====== TRECHO DO TEXTO ======

A doença fiscal do Brasil
A atitude desidiosa em relação ao gasto público finda sobrecarregando a política de juros e obrigando uma desesperada luta por novas receitas
Não se trata de fenômeno recente, mas o Brasil sempre lidou mal com a questão fiscal, importante causa, embora não única, para os paralisantes quadros inflacionários, que chegaram a flertar com a hiperinflação. O Plano Real foi e tem sido instrumento responsável por deter os surtos inflacionários. Seu sucesso, entretanto, segue permanentemente ameaçado pelo desequilíbrio fiscal.
Os instrumentos de gestão fiscal foram se submetendo a um processo de continuada degradação desde 1964, quando foi editada a Lei nº 4.320. A Constituição de 1988 tem especial responsabilidade nesse processo, ao instituir os orçamentos autônomos dos Poderes da República, proceder à abusiva elevação das vinculações de receita e da partilha de tributos com os entes subnacionais, admitir a revisão das receitas previstas na proposta orçamentária em virtude de “erros e omissões” e expandir displicentemente o império das “emendas parlamentares”, que conspiram contra o federalismo fiscal, estimulam o perdularismo e favorecem a corrupção sistêmica.
A promessa constitucional de uma lei geral de finanças públicas aguarda pacientemente, há 35 anos, sua edição. Essa melancólica orfandade de iniciativa é desfrutada prazerosamente pelos agentes políticos.
Há um crônico descompromisso com o disciplinamento do gasto público, evidenciado pela fragilidade dos instrumentos de gestão, inexistência de políticas reguladoras das atividades-meio, vinculação de receitas, postergação de despesas relevantes como restos a pagar e precatórios. Resta um despesismo indomável, em um Estado saqueado pela ação predatória do patrimonialismo, do corporativismo e dos agentes políticos.
A atitude desidiosa em relação ao gasto público finda sobrecarregando a política de juros e obrigando uma desesperada luta por novas receitas, a exemplo da desvirtuosa conversão do CARF em órgão arrecadatório, da inconsistente pretensão de tributar investimentos associados a incentivos fiscais estaduais e a - em princípio justa, embora de eficácia limitada - tributação dos fundos exclusivos e das aplicações offshore.
Por que fracassou a regra do teto de gastos e já se vislumbram fortes inquietações quanto à viabilidade do arcabouço fiscal? Simplesmente, porque metas e tetos de gastos não detêm poderes mágicos. São tão somente meios para aferição de políticas fiscais, que hoje inexistem. Contingenciamento de despesas pode ser eventualmente necessário, mas é um instrumento tosco. Enfim, sem disciplinar o gasto público não tem solução.

====== EXTRATOS DE DADOS ======

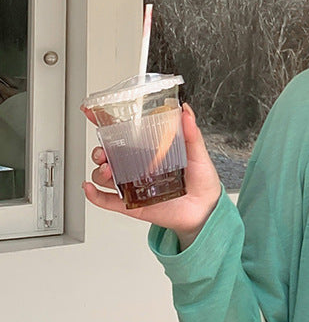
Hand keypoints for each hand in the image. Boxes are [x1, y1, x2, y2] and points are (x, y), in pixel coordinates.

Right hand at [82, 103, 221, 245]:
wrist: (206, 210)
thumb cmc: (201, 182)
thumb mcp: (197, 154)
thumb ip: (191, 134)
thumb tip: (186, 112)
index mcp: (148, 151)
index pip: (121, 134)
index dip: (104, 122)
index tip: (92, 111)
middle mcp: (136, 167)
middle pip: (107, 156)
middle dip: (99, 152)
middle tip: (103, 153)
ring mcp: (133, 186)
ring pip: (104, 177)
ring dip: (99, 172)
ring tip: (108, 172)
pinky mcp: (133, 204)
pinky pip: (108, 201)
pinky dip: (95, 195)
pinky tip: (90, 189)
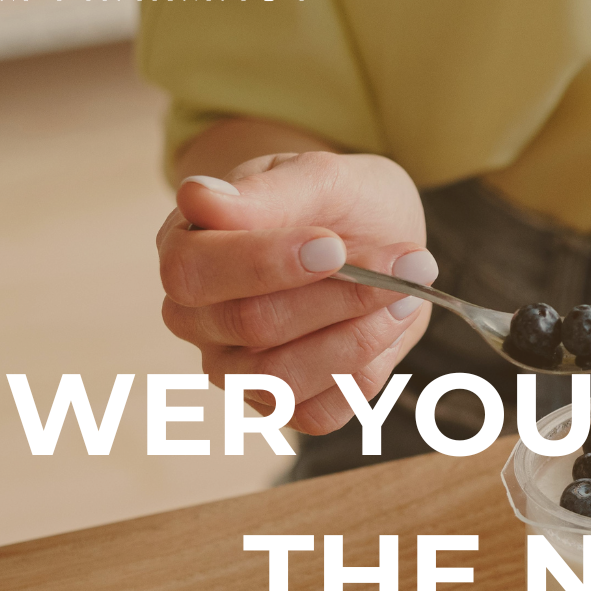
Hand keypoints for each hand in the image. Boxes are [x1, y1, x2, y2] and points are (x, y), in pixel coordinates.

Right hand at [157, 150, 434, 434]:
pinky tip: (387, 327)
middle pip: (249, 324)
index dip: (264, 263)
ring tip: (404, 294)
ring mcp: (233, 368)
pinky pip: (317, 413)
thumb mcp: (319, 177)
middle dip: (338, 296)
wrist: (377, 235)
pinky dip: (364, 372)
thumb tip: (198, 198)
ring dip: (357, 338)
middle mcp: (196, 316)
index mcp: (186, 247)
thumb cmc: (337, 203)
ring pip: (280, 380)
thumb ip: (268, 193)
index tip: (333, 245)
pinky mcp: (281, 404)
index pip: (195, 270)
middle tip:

======

▶ _QUESTÕES DE ESTUDO_:
1. Responda, conforme o texto sobre a questão fiscal:
(a) Em que ano foi editada a Lei nº 4.320?
(b) Há quantos anos a lei geral de finanças públicas prometida pela Constituição aguarda sua edição?
(c) Que órgão sofreu a "desvirtuosa conversão" em órgão arrecadatório?
2. Segundo o texto sobre a questão fiscal, que fatores evidenciam o crônico descompromisso com o disciplinamento do gasto público? Enumere todos.
Responda com base exclusivamente no texto, sem recorrer à listagem.

▶ _RESPOSTAS APRESENTADAS_:
1.
(a) Em 1964.
(b) Há 35 anos.
(c) O CARF.

2.
- Fragilidade dos instrumentos de gestão
- Inexistência de políticas reguladoras das atividades-meio
- Vinculação de receitas
- Postergação de despesas relevantes, como restos a pagar e precatórios